1) The Aleppo comment was a
deliberate attack by the media as directed by Hillary Clinton and her staff. This is established fact. I had read a whole lot about the Syrian refugee crisis before and after that "gotcha" moment and had never once heard that Aleppo was the city at the center of it. I'd never heard of it either and neither had you or 99.9% of anyone else.
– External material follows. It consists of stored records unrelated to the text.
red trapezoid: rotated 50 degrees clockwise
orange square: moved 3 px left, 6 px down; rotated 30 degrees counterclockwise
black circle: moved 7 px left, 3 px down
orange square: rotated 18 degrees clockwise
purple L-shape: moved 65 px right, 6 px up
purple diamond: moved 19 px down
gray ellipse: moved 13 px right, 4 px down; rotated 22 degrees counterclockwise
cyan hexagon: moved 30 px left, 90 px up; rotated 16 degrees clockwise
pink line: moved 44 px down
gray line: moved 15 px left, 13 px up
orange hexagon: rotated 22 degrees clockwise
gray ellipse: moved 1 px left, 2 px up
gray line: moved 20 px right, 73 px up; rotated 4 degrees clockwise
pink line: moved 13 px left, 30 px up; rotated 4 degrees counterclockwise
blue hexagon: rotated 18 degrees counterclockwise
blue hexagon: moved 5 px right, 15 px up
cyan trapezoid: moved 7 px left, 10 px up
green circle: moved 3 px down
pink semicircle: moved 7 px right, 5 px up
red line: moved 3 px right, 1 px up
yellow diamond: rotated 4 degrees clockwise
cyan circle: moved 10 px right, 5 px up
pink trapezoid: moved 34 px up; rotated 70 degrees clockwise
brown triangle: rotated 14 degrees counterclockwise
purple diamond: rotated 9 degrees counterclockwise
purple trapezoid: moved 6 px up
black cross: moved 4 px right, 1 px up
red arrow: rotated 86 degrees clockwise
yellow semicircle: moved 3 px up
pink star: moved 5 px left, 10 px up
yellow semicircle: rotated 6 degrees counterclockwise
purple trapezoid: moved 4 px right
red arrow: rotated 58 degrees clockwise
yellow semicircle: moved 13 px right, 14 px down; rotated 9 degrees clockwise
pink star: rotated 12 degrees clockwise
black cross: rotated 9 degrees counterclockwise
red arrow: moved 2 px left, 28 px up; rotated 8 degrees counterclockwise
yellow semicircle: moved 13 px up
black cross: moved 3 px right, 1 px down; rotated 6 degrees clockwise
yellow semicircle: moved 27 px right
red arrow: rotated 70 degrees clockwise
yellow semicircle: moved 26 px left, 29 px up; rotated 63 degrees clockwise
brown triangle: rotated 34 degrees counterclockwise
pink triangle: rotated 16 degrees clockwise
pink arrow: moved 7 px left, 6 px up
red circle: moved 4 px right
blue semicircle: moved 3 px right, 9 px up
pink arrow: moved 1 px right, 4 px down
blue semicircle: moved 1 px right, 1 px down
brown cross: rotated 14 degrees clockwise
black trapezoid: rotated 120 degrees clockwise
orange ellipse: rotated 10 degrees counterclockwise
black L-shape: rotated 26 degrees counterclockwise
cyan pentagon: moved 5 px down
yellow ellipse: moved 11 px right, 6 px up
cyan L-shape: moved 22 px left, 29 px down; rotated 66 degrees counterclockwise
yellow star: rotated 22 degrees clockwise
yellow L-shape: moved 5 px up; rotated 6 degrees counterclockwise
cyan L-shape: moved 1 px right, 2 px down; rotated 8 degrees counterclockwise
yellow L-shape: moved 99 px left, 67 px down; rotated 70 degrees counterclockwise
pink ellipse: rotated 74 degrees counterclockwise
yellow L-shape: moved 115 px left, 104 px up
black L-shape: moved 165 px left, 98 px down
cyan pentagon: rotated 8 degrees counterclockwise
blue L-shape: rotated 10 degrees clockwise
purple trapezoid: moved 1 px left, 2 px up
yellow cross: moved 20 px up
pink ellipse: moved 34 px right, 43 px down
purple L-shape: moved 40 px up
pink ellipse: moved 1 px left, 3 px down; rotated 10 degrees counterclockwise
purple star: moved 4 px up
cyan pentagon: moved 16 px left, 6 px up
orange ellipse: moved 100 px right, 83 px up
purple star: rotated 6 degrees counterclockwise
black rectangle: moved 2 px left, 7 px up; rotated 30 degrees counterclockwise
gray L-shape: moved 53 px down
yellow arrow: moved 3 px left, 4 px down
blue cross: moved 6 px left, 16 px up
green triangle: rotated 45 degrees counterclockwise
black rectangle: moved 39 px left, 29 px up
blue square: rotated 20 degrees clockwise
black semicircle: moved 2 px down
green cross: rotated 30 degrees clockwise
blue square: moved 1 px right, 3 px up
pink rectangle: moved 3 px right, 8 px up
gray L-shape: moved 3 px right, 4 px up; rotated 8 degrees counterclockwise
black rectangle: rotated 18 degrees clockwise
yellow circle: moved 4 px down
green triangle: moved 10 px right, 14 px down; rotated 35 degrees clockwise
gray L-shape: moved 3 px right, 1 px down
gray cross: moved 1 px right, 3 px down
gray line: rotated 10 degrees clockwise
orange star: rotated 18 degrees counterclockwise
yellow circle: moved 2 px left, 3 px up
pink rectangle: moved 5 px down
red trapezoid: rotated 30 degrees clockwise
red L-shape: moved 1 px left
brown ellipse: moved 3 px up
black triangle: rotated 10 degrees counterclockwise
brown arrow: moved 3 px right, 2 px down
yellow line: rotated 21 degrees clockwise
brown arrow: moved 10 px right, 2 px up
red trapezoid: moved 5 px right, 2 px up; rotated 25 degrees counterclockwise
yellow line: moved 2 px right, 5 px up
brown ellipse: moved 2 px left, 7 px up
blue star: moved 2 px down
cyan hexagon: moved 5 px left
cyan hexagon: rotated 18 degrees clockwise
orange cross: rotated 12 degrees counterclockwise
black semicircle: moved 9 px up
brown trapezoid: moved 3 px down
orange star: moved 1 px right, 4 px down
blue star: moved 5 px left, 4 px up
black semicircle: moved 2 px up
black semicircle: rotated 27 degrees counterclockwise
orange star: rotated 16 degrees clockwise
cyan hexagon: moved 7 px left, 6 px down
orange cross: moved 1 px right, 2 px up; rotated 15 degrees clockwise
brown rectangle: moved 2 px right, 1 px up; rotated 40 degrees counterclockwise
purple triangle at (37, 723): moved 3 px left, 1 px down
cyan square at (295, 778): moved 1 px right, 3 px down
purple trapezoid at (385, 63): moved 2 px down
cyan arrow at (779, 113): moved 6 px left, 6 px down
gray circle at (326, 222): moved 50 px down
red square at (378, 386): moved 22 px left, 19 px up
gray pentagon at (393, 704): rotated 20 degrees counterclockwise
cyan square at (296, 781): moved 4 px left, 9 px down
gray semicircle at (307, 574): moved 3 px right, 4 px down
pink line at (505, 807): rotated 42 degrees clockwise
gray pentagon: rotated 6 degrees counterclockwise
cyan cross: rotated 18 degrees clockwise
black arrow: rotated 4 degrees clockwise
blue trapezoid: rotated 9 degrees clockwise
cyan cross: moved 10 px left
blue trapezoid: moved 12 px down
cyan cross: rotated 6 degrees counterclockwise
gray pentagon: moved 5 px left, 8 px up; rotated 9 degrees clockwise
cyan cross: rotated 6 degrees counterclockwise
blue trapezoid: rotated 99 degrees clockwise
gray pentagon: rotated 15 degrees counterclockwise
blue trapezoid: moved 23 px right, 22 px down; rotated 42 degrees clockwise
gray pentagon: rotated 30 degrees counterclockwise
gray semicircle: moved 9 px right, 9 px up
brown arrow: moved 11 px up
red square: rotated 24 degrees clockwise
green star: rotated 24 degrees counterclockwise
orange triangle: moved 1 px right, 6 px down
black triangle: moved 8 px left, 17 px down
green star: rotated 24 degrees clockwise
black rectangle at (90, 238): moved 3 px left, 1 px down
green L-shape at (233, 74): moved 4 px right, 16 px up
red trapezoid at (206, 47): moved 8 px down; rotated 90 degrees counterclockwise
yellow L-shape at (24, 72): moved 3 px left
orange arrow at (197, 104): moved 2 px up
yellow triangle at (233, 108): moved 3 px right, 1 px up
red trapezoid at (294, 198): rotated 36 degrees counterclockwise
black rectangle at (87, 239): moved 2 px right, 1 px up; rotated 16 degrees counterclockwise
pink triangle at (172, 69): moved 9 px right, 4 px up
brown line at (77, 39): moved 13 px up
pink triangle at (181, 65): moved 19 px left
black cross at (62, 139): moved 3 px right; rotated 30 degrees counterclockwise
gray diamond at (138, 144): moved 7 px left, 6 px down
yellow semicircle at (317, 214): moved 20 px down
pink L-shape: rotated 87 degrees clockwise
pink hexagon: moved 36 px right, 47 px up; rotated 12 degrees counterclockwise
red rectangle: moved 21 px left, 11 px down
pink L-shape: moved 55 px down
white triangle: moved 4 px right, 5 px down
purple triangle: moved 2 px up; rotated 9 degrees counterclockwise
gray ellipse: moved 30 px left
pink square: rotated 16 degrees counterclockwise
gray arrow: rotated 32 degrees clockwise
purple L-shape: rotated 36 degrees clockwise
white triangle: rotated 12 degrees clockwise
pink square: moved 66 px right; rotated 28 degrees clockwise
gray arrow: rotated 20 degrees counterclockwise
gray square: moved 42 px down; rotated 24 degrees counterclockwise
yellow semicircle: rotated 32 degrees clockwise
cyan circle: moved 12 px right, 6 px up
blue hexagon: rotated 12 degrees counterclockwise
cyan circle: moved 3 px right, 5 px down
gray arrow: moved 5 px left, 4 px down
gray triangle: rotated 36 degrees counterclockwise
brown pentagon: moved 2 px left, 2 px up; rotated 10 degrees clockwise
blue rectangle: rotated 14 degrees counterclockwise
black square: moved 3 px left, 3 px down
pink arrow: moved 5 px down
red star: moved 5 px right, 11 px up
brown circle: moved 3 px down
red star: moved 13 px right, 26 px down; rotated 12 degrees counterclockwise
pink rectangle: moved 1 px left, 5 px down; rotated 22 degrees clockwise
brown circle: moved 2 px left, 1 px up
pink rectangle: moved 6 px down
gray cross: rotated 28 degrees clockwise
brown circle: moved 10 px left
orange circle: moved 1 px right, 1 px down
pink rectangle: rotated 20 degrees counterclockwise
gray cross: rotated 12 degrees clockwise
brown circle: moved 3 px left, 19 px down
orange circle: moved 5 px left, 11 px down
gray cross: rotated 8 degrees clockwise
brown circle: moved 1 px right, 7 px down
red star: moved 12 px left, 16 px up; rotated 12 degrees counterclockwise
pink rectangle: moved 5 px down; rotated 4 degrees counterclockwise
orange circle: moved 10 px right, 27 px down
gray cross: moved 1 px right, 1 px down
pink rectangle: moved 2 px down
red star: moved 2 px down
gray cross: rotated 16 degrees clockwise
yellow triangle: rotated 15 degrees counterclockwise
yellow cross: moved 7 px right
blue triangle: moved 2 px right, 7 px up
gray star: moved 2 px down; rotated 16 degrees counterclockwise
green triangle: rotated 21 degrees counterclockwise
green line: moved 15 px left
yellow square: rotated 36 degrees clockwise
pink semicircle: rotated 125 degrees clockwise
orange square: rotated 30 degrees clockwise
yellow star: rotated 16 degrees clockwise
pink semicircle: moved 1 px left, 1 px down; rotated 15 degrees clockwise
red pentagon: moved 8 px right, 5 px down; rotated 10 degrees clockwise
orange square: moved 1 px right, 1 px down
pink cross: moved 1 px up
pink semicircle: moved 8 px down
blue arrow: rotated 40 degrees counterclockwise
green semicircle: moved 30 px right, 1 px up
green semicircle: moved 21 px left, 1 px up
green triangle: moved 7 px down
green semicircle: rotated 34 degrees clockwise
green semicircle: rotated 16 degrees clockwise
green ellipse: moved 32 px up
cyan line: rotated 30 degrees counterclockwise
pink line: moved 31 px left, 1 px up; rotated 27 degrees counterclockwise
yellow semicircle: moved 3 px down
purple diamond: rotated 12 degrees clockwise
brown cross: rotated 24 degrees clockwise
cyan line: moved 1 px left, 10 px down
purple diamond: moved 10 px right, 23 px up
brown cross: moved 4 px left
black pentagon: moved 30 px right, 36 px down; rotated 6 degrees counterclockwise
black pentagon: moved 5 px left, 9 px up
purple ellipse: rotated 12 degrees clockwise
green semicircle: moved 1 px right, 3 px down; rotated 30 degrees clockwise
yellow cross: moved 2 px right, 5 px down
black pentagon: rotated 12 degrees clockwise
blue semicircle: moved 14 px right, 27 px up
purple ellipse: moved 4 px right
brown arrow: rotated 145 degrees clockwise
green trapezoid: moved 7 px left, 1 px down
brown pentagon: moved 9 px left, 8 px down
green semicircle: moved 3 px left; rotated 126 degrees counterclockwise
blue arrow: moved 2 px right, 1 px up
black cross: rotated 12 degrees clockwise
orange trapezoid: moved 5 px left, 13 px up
What everyone else saw as "OMG WHAT AN IDIOT!" I saw as refreshing honesty. Trump people talk a big game about wanting someone who doesn't "think and talk and lie like a politician" and then when someone like Johnson is completely honest and just says "I don't know what that is" instead of bullshitting and changing the subject and giving a non-answer to confuse the issue, like any other politician, including Trump, he gets universally bashed for it. Subsequent appearances on MSNBC twisted the knife. They asked him to name a leader he respects and he came up blank. Not "name a foreign leader". Name one you respect. Those are two very different questions and I 100% agree with him when he tweeted the next day "It's been 24 hours and I still can't name a foreign leader that I respect." But the headlines were all "OMG what a dummy, he can't name a single foreign leader". That is just a gross misrepresentation of what took place in that interview. Then they put the nail in his coffin asking him who the leader of North Korea was, and he just goes "Seriously? I'm not answering that." If you actually watched it, it was clear he was just pissed off at that point for condescending him. I 100% know that he knows Kim Jong Un is the leader of North Korea, because I've heard him talk about the specific danger he poses time after time after time. Doesn't matter, the media used it to push Hillary's directive to disqualify him as a serious candidate and it apparently worked.
2) His "old" stance on vaccines was that he emphatically recognized their importance and everyone's civic duty to get them. He never, ever pushed any unscientific bullshit like they cause autism. His stance was that it's not the government's place to
force people to take injections against their will, but up to individuals, parents, and doctors instead to decide that. Like you said, he has since changed that stance to thinking they should be government mandated, and I have to say I agreed more with his old stance.
His position on climate change is simpatico with mine, which is heaven forbid, nuanced. He believes it's real and scientifically proven to be so, but also is not hysterical about it and doesn't think much can or should be done to quell it, especially at the expense of government waste and damage to the economy. He (and I) thinks we probably
should slowly and conservatively turn to some new forms of energy where it is reasonably efficient to do so, but also isn't trying to get everyone on Teslas and windmills ASAP like a goddamn hippie.
Additionally you mentioned "some policies and values" of libertarians in general, you didn't agree with. Since you weren't more specific, I won't speculate as to what those "policies and values" are, but I'd be curious to know.
Sorry, that was me trying to be brief.
Jill Stein is bold but has some outlandish, radical, and dangerous views.
She makes Bernie Sanders look like Ronald Reagan. She may be pulling some of the most radical leftists of the disaffected Bernie voters, but nothing significant.
So who else is there? How bad is it to protest vote by leaving the president spot empty?
IMO voting for Johnson > voting for McMullin > voting for Stein > any other write in > leaving it blank > Hillary > Trump.